We’ll be pulling off the impossible in two weeks — feeding two groups in different locations on the campus. (Did I mention the camp’s food staff is my wife and I? Thank God for volunteers.)
So while 250 or so guests are being served a Valentine’s Day dinner, the 50 teens spending the weekend there will be getting a more restrained, chef-friendly meal of sandwiches and cold salads. Truly, it’s the only way we can pull off both.
But I don’t feel like I’m cheating anybody, because it’s a chance to serve one of my favorite dishes: my grandmother’s potato salad.
I wrote an ode to it — and my grandmother — almost 10 years ago in The Record — a story that I reprinted on the paper’s food blog three years ago.
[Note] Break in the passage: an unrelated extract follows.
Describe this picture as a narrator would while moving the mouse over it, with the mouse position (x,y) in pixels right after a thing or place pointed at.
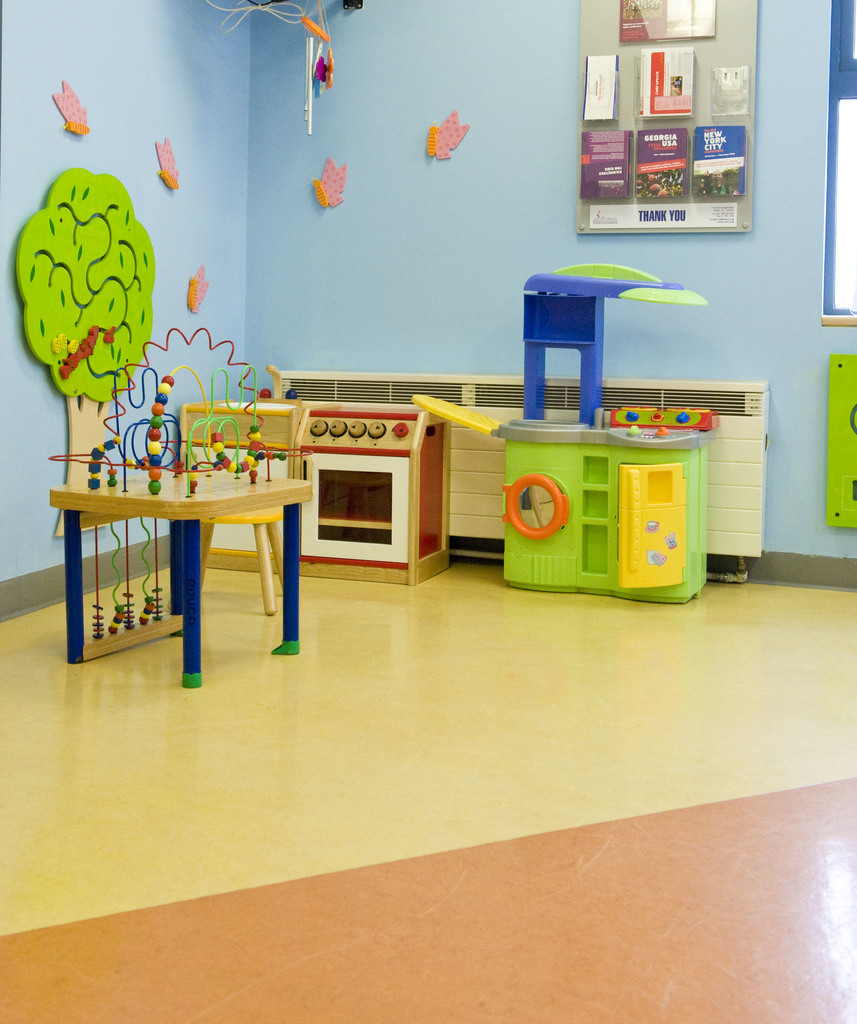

I never get tired of sharing it:
Potatoes, onions, and beef are transformed into a savory sailor’s stew. A handful of pickles and chunks of leftover Christmas ham tossed into the antique hand-grinder emerge as the ultimate sandwich filling. And you should see what she can do with spaghetti, a cup of ketchup, and a can of tomato soup.
Ruth Pitcher turns 80 on Friday, the same day she’ll celebrate her 61st anniversary, and we’ll ring in the milestone the same way as every year. She’ll spend the morning in her cozy kitchen preparing a monstrous family picnic, and we’ll eagerly inhale it.
For generations – four children, 14 grandchildren, and four great-grandchildren with another on the way – our family has shared the same meal, with the big pot of baked beans topped with strips of crispy bacon, dozens of deviled eggs, Watergate salad replete with small marshmallows and bits of pistachio, and a pineapple and cream cheese salad.
But the essence of these summertime gatherings is her potato salad.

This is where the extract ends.